*DOCUMENT EXCERPT*.
□ □ □

Hey, welcome to Self Talk. I'm your host, me, Dr. Ray Self. So glad you're logging in or tuning in or downloading another episode. Uh, this is my 148th episode of Self Talk with Dr. Ray Self, so welcome to the show. Each week I try to do something that I think the Holy Spirit's leading me to do, and I hope this show blesses you and helps you with your everyday life. And uh, if you– please don't forget, go to the website for the show, icmcollege.org/selftalk. I know it's kind of a long ulr but hey, it's all I got. icmcollege.org/selftalk. There you'll see every episode, you can subscribe, uh, you can rate, review, all kinds of cool stuff. And um, I appreciate you. Thanks for listening, this is going to be a good show about that toxic family during Christmas so God bless you.

 

[Music]

 

Okay, here we go. I'm Dr. Ray Self and you are listening to Self Talk with me. I appreciate you logging in today and thank you so much. Let's have a word of prayer. Heavenly Father, I thank you for each person listening to this show. I pray, Father, that you'll use me. Let me be a blessing, let me speak words that will glorify you and, and help us, Father… and help us to grow and learn and, and become more like you, Father. So I thank you and I declare a blessing on each person listening today. In Jesus name, I pray, amen.

□ □ □

*DATA EXTRACT*.
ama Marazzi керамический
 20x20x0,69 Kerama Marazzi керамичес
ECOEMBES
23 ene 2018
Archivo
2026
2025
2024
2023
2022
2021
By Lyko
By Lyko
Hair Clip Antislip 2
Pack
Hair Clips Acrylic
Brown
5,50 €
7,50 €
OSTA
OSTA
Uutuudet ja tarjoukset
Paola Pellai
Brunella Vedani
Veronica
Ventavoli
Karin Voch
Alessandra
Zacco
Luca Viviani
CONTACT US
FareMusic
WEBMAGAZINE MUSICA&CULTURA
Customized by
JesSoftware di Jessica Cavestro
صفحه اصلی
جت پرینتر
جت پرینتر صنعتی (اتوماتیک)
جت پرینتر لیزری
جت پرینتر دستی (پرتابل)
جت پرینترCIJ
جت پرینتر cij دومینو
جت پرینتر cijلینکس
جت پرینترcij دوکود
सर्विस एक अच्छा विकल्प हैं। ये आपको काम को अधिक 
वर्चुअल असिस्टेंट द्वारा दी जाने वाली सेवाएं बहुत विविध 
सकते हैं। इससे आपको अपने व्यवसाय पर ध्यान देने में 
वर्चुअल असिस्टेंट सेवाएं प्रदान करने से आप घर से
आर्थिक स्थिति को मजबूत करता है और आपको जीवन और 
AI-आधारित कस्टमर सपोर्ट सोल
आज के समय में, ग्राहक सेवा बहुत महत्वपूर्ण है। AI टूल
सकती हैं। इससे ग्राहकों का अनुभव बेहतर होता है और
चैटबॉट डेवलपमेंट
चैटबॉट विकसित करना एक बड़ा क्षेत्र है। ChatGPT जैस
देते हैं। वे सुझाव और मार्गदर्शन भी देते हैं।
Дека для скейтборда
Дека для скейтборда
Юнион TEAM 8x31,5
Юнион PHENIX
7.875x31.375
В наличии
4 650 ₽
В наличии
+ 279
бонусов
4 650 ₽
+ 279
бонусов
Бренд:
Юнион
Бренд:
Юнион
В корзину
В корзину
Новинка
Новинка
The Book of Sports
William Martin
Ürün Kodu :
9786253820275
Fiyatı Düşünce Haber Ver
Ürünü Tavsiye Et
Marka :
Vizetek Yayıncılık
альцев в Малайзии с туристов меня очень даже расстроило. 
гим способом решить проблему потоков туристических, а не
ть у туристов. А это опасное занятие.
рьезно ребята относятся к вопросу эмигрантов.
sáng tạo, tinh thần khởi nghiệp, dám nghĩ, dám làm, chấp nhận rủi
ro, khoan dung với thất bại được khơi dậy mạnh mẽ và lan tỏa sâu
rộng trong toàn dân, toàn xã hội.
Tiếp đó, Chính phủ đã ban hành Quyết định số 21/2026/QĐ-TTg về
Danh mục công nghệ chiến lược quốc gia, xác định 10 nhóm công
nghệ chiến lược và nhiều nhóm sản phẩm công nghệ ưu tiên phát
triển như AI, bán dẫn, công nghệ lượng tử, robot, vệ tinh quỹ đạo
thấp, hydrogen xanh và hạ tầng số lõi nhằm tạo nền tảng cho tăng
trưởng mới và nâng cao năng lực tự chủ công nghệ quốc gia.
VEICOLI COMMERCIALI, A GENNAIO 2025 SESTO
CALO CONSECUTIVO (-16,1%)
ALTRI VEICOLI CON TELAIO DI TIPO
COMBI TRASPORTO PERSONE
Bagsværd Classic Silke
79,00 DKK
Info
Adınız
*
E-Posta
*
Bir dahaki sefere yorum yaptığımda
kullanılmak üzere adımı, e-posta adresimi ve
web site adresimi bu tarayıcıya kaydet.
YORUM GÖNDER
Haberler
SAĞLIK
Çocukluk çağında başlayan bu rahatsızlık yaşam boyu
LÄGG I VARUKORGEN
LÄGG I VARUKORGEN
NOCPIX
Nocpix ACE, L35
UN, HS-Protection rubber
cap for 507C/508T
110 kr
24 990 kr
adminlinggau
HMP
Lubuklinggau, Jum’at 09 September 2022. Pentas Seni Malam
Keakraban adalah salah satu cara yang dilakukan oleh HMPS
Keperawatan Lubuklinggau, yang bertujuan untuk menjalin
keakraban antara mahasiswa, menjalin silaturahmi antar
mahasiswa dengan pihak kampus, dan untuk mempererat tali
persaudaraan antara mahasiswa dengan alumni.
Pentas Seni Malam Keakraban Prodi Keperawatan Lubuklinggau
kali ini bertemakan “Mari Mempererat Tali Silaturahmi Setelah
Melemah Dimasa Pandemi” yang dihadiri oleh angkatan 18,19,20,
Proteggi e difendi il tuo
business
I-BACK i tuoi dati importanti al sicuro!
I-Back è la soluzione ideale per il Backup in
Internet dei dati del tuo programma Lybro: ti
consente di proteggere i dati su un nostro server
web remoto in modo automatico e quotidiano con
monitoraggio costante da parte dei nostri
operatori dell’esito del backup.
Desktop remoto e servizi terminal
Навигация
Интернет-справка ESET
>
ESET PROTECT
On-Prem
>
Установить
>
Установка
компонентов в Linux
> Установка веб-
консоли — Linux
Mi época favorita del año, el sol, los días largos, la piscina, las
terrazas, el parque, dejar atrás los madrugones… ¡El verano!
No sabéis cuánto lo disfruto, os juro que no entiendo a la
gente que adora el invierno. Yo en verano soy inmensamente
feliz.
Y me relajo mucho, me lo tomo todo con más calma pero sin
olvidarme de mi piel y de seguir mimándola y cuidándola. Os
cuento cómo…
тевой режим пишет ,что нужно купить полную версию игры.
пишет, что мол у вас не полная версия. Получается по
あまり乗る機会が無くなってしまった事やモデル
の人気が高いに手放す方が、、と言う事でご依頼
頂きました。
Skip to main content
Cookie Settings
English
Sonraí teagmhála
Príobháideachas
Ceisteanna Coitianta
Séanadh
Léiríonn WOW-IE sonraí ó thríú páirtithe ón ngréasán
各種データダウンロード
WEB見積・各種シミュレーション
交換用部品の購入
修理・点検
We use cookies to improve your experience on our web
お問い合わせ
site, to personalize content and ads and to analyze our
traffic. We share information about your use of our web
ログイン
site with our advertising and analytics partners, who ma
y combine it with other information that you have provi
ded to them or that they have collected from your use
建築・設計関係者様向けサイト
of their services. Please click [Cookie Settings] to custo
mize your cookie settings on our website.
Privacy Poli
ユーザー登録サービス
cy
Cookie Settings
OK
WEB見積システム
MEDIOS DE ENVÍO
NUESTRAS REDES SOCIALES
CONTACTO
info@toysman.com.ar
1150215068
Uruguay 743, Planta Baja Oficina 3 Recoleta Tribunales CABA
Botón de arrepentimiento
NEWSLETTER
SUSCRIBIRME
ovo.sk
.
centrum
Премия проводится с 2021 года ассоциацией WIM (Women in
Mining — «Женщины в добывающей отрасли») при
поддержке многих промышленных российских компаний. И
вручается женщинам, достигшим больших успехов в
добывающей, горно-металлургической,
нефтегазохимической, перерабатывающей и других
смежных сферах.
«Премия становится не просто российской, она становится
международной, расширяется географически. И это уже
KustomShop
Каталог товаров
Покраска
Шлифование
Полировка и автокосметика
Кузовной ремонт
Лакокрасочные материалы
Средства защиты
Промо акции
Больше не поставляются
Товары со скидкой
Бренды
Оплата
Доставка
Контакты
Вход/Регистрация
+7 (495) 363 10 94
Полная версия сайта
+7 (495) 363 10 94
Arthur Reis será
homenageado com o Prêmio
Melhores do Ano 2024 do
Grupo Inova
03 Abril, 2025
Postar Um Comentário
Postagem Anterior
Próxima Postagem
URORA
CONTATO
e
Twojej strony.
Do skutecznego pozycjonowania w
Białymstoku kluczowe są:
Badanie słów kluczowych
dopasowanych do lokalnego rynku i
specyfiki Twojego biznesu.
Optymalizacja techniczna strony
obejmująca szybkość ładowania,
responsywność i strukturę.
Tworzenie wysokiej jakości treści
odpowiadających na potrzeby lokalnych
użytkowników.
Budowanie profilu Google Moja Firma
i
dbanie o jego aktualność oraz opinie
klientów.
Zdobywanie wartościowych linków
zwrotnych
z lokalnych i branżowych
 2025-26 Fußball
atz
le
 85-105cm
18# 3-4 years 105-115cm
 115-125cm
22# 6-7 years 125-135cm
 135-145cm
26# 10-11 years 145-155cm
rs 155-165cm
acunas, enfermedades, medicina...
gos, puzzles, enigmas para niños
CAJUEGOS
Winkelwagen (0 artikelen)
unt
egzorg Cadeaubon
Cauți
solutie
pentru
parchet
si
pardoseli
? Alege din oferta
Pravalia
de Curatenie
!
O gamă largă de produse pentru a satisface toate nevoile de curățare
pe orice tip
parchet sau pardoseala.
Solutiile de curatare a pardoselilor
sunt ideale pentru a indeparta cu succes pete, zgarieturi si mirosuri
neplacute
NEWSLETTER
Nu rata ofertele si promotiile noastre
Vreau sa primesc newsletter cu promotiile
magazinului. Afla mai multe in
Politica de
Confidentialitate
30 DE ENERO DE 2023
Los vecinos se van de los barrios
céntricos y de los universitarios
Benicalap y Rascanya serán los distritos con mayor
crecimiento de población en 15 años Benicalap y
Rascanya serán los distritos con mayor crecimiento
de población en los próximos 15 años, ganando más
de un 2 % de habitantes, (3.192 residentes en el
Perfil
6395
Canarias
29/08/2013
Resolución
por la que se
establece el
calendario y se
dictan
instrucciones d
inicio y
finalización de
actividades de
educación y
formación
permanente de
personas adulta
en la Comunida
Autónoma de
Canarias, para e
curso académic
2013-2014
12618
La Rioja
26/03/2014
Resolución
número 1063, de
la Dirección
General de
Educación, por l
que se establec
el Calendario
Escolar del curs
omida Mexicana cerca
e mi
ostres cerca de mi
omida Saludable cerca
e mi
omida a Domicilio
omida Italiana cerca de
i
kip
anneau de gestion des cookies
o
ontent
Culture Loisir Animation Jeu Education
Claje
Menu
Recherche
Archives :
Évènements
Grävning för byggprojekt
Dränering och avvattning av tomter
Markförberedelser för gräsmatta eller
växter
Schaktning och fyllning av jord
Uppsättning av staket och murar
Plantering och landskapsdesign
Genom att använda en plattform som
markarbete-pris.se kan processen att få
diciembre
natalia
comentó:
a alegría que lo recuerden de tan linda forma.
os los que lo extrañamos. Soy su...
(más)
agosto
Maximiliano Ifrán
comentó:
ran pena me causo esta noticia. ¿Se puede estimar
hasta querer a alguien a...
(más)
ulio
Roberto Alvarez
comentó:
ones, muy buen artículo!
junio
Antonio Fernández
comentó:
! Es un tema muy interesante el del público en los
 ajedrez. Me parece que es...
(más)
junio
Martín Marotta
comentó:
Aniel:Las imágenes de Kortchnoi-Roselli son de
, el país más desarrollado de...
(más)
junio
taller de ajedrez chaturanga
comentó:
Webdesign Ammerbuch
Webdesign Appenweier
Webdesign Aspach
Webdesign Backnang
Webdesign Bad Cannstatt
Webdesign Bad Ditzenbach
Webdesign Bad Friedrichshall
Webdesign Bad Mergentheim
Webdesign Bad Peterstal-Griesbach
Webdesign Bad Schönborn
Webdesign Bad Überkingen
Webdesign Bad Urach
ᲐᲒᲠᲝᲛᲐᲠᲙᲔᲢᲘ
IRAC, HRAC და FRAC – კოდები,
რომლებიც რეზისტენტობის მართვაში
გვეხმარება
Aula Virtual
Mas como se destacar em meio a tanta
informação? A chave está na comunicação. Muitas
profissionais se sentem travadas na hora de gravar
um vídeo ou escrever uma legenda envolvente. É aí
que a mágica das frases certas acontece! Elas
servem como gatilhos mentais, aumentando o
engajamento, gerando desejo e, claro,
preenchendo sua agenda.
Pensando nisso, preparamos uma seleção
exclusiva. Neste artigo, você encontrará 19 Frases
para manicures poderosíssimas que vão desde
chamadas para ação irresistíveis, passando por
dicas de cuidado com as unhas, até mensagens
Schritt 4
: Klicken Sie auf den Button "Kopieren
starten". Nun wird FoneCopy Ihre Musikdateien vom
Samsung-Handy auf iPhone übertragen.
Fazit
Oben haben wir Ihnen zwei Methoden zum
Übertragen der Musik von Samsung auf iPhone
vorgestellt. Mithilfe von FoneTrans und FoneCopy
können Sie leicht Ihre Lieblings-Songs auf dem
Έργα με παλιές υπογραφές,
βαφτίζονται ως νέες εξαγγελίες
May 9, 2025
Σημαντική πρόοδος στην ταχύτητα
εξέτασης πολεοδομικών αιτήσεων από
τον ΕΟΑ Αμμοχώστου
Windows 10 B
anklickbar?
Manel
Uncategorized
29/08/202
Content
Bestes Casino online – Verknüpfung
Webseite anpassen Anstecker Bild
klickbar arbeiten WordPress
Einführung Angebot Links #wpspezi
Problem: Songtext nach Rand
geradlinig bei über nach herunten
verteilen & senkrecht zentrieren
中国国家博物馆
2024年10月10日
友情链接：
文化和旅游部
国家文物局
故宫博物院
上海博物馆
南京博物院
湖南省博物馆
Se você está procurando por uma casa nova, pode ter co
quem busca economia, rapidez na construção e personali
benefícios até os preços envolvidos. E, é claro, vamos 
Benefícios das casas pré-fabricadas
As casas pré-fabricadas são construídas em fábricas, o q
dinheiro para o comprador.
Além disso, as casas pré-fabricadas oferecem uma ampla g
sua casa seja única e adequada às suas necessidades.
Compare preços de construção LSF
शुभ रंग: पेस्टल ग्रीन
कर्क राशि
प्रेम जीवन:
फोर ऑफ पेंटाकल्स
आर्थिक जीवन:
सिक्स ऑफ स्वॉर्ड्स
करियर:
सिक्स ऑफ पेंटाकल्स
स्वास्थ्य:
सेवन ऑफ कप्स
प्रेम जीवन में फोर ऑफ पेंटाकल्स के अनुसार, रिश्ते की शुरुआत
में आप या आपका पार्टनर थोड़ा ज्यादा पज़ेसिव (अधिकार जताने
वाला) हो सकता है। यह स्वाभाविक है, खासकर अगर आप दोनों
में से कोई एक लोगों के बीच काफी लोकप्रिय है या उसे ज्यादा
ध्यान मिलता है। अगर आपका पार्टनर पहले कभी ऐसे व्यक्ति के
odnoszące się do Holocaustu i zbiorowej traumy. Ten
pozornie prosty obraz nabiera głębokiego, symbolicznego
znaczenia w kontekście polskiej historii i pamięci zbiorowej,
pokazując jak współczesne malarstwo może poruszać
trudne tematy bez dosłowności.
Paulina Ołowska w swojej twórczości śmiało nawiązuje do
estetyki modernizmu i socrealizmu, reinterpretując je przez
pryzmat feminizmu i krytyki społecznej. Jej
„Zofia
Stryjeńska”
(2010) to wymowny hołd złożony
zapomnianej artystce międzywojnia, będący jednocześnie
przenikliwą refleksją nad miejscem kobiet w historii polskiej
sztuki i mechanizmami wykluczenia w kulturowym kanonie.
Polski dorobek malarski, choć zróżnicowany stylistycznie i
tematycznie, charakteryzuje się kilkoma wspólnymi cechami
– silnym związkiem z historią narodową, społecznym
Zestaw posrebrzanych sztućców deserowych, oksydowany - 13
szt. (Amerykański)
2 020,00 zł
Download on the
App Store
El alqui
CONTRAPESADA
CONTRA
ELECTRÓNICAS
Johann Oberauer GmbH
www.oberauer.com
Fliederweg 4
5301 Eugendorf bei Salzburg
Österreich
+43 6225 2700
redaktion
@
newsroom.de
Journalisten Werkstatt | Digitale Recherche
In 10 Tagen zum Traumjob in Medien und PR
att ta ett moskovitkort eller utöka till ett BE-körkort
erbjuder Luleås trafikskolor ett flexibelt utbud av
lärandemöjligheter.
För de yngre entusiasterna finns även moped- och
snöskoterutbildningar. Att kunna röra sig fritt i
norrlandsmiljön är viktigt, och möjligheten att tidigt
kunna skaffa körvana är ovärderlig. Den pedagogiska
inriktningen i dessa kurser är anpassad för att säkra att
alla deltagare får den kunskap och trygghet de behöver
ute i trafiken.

□ □ □

*EXERCISE INSTRUCTIONS*.
For each statement about the Self Talk transcript, answer yes or no and quote the words of the transcript that decide it. 1. The host says this is the 148th episode. 2. The show's website is given as icmcollege.org/selftalk. 3. The host says this episode is about forgiveness at Easter. The material has no connection to the Self Talk transcript.

*RESPONSE TO THIS TASK*.
1. Yes: "this is my 148th episode of Self Talk with Dr. Ray Self"
2. Yes: "go to the website for the show, icmcollege.org/selftalk"
3. No: "this is going to be a good show about that toxic family during Christmas"